Ziel war es, von der Drehleiter aus eine Wasserwand (Riegelstellung) zwischen brennendem Schuppen und Wohnhaus aufzubauen, um ein Übergreifen der Flammen zu verhindern. Doch das Feuer erfasste das Haus, bevor die Drehleiter aus Kaltenkirchen nach gut 20 Minuten am Einsatzort eintraf. Währenddessen saßen die Feuerwehrleute aus Itzstedt tatenlos zu Hause. Sie waren nicht gerufen worden. Martin Stapel (42), der Bewohner des Hauses, das von den Flammen erfasst wurde, ist fassungslos. Er und seine
Familie haben bei dem Brand alles verloren. Versichert waren sie nicht. „In der Corona-Zeit mussten meine Frau und ich sparen und die Versicherung kündigen, wir beide hatten Einnahmeverluste. Als wir uns dann neu versichern lassen wollten, war die Prämie ins Unermessliche gestiegen. Zu viel für uns.“Vorwürfe gibt es auch von Bewohnern aus den umliegenden Gemeinden und sogar aus Oering selbst. Keiner kann nachvollziehen, warum Grell sich so vehement weigert, die Drehleiter aus Itzstedt einzusetzen. Wegen des Brandes am Freitag wird ihm und Bürgermeister Nagel Organisationsverschulden vorgeworfen. Sollten Ermittlungen
der Polizei ergeben, dass das Ausmaß des Brandes durch einen raschen Drehleitereinsatz hätte minimiert werden können, haften beide persönlich.

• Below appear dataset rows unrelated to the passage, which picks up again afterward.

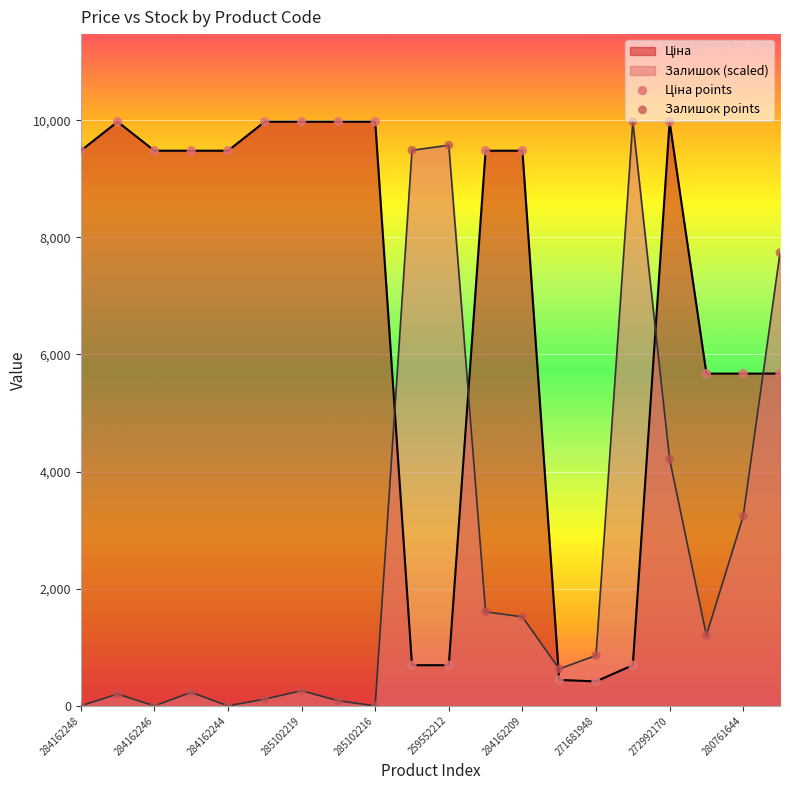

Which series has the largest Y range (max minus min)?

Залишок points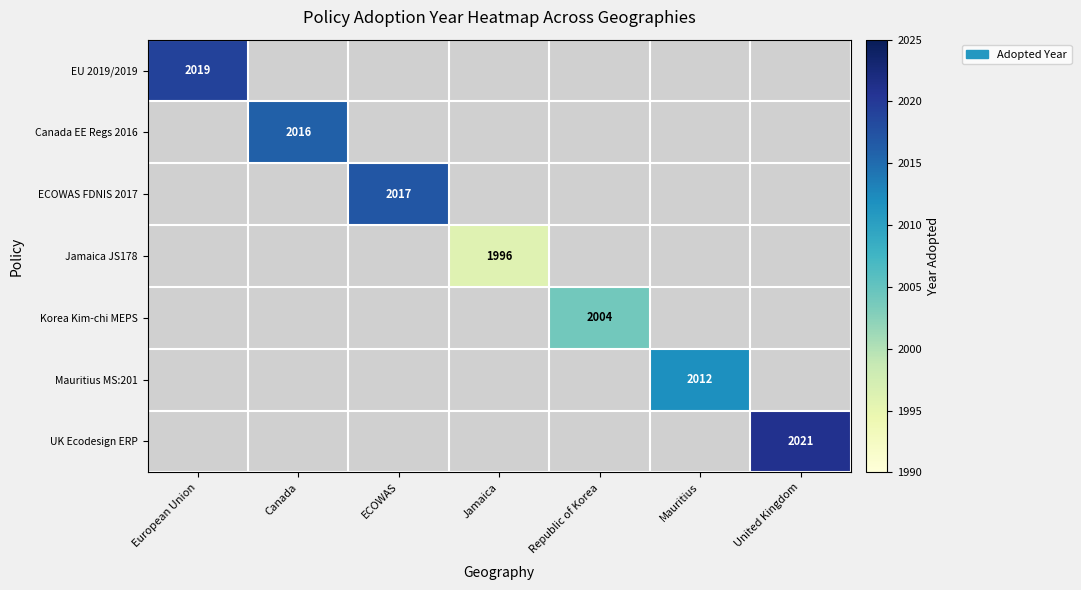

True or false: UK Ecodesign ERP has a value of 1077 at United Kingdom.

False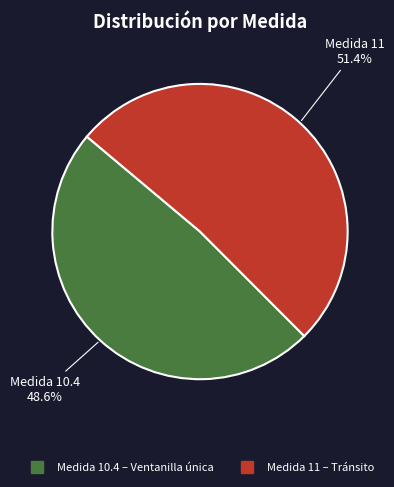

Is there a majority slice in this chart?

Yes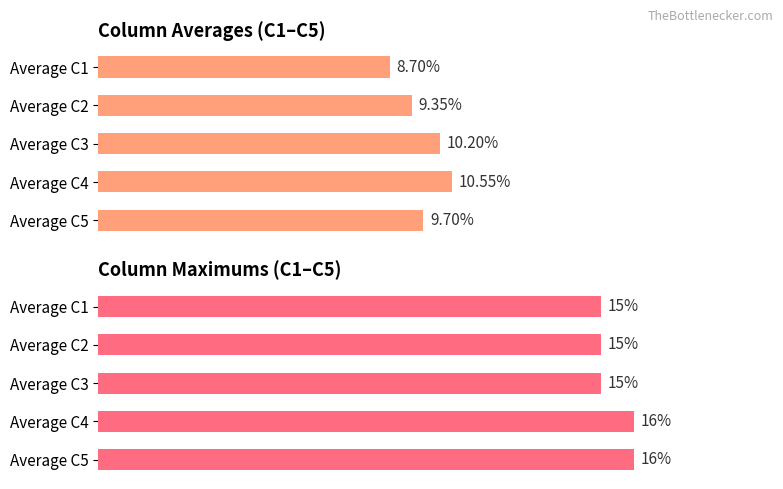

At Average C5, list the series in order from largest to smallest.

Maximum value, Average value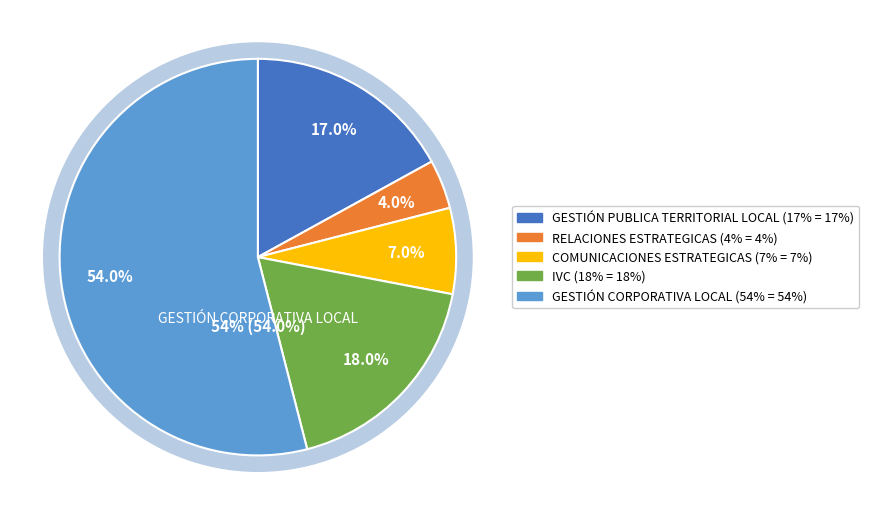

How many slices are in this pie chart?

5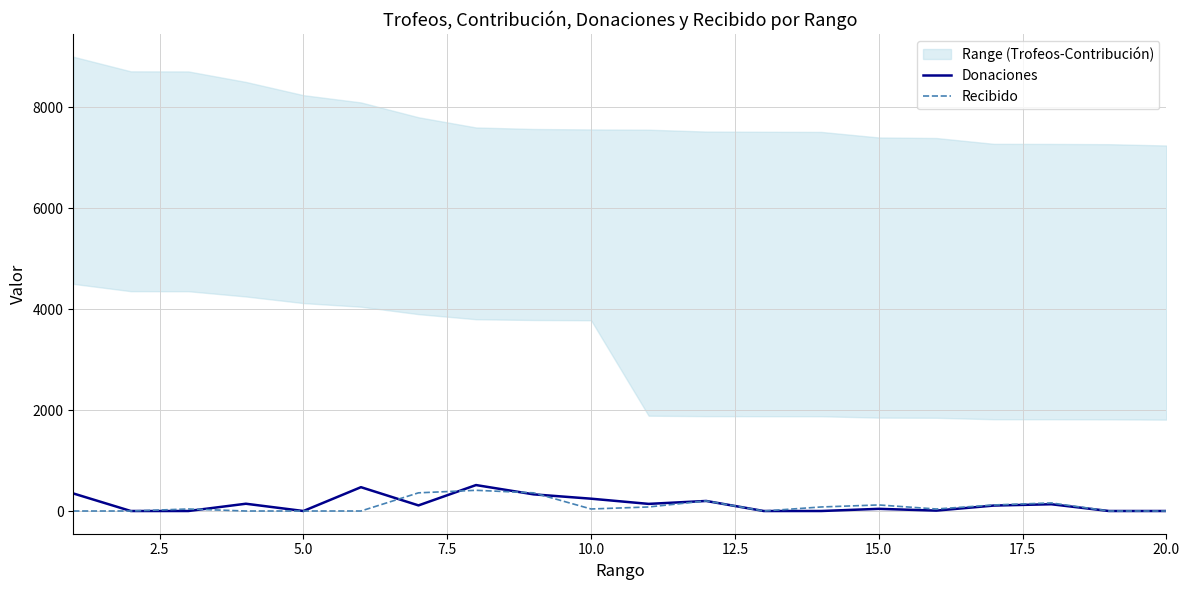

True or false: Recibido has more than 2 points higher than both neighbors.

True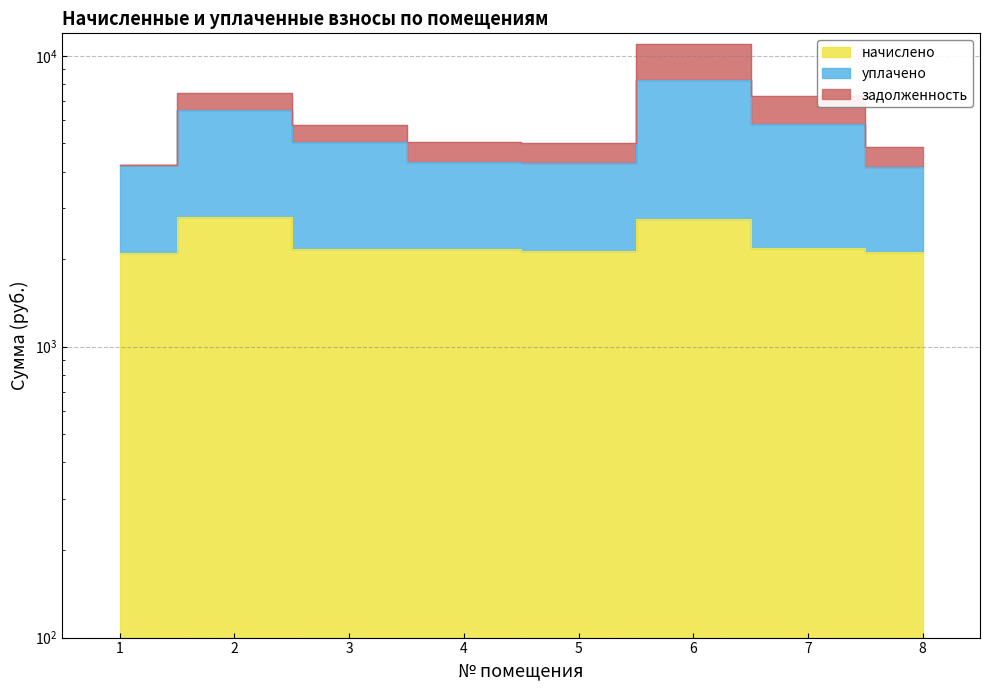

True or false: уплачено and начислено intersect in this chart.

False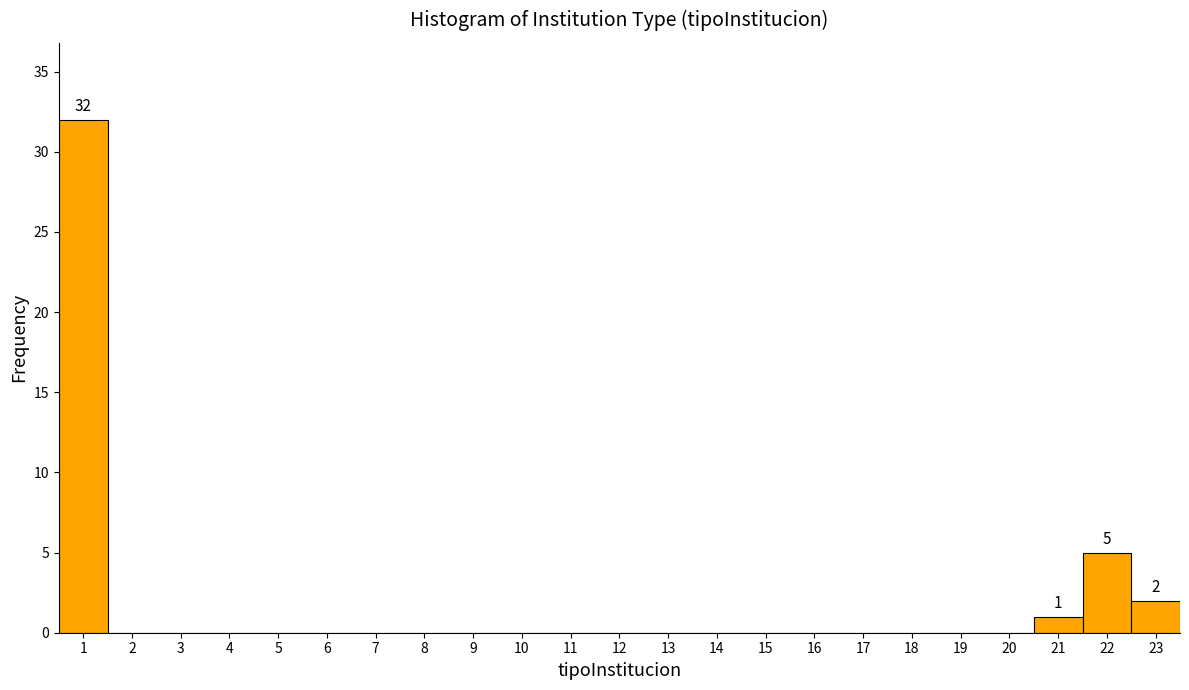

Over which range of the x-axis is the bar tallest?

0.5 to 1.5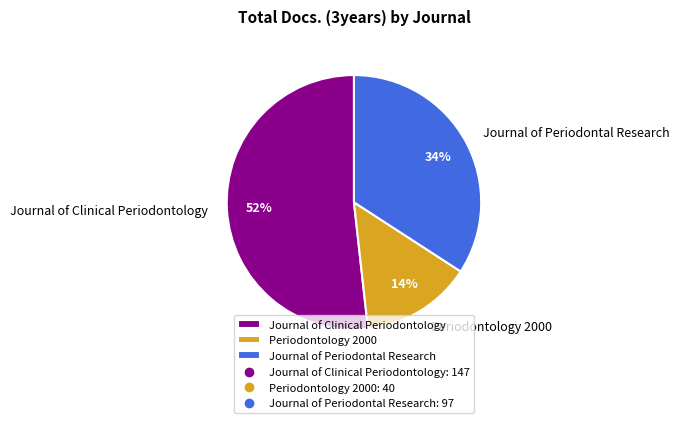

Between Journal of Periodontal Research and Periodontology 2000, which is larger?

Journal of Periodontal Research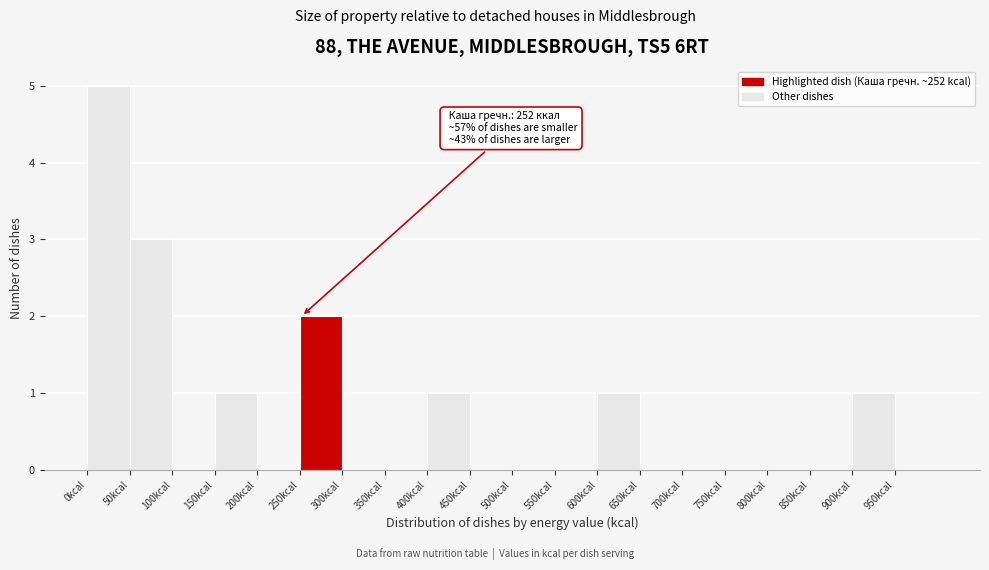

Which range on the x-axis has the tallest bar?

0 to 50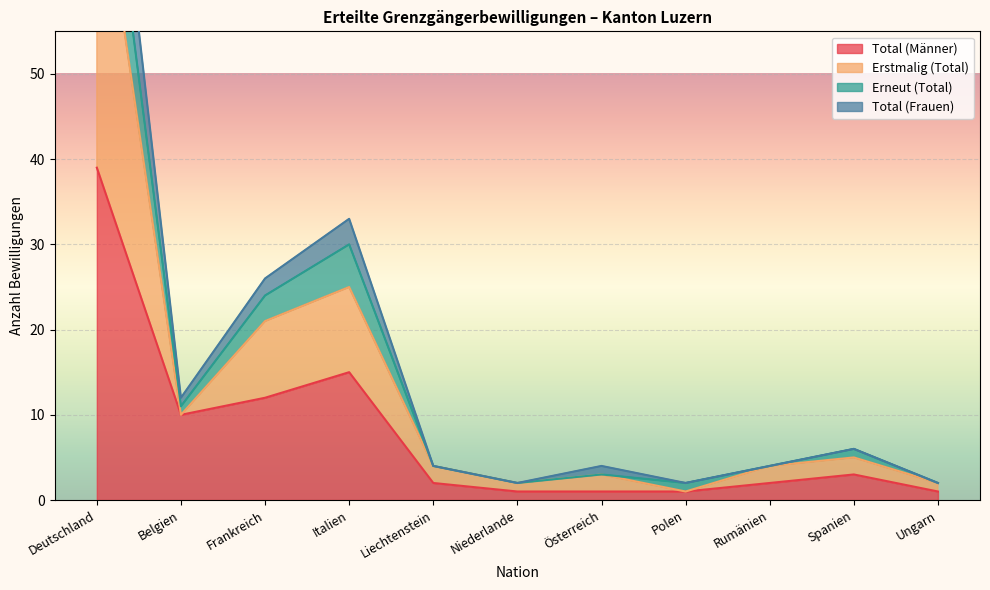

Reading left to right, transcribe all the data shown in this chart.

Total (Männer): 39	10	12	15	2	1	1	1	2	3	1
Erstmalig (Total): 77	10	21	25	4	2	3	1	4	5	2
Erneut (Total): 88	11	24	30	4	2	3	2	4	6	2
Total (Frauen): 98	12	26	33	4	2	4	2	4	6	2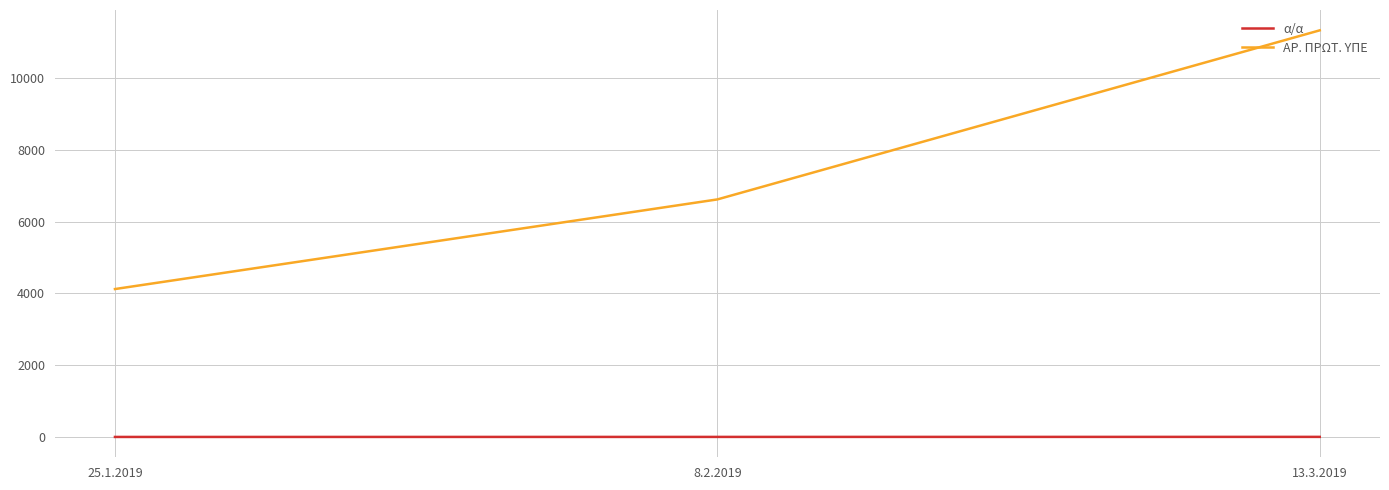

Rank the categories by ΑΡ. ΠΡΩΤ. ΥΠΕ value from lowest to highest.

25.1.2019, 8.2.2019, 13.3.2019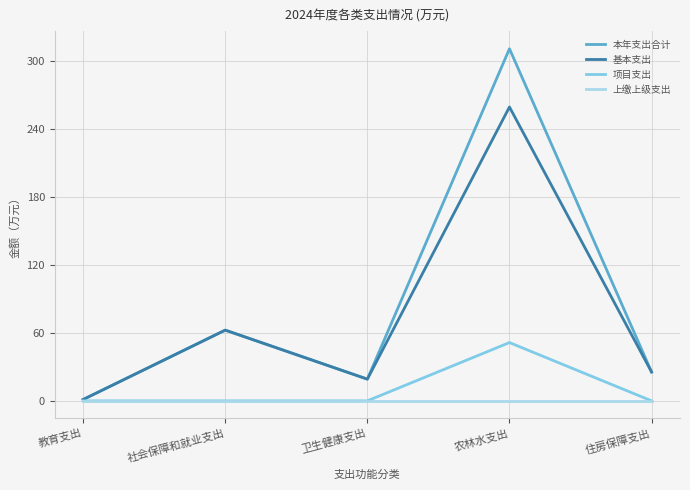

Which series has the widest spread of values?

本年支出合计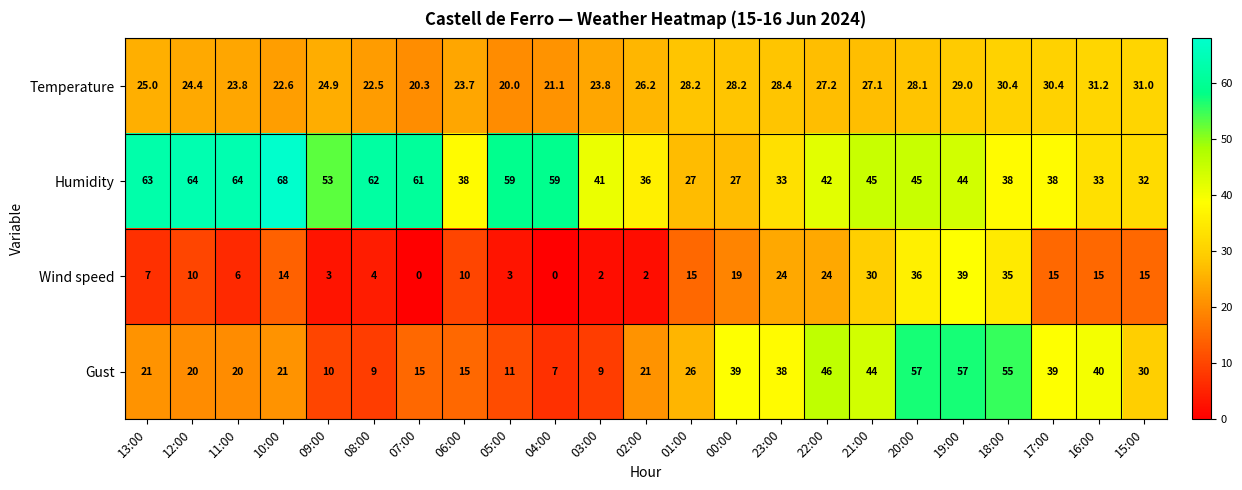

Where is Gust nearest to the value 32?

15:00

Auf MOPO-Nachfrage zu dem Konflikt beim Kreisfeuerwehrverband Segeberg wollte man sich nicht äußern. „Zu allen Geschehnissen bzw. den getroffenen Entscheidungen kontaktieren Sie bitte die FF Oering, Herrn Gemeindewehrführer Grell als Einsatzleiter.“Eine Reaktion, die nicht überrascht. Weitere Institutionen, die die MOPO kontaktierte, reagierten fast genauso. Die Polizei kann auf MOPO-Nachfrage noch keine Angaben zum Sachverhalt machen.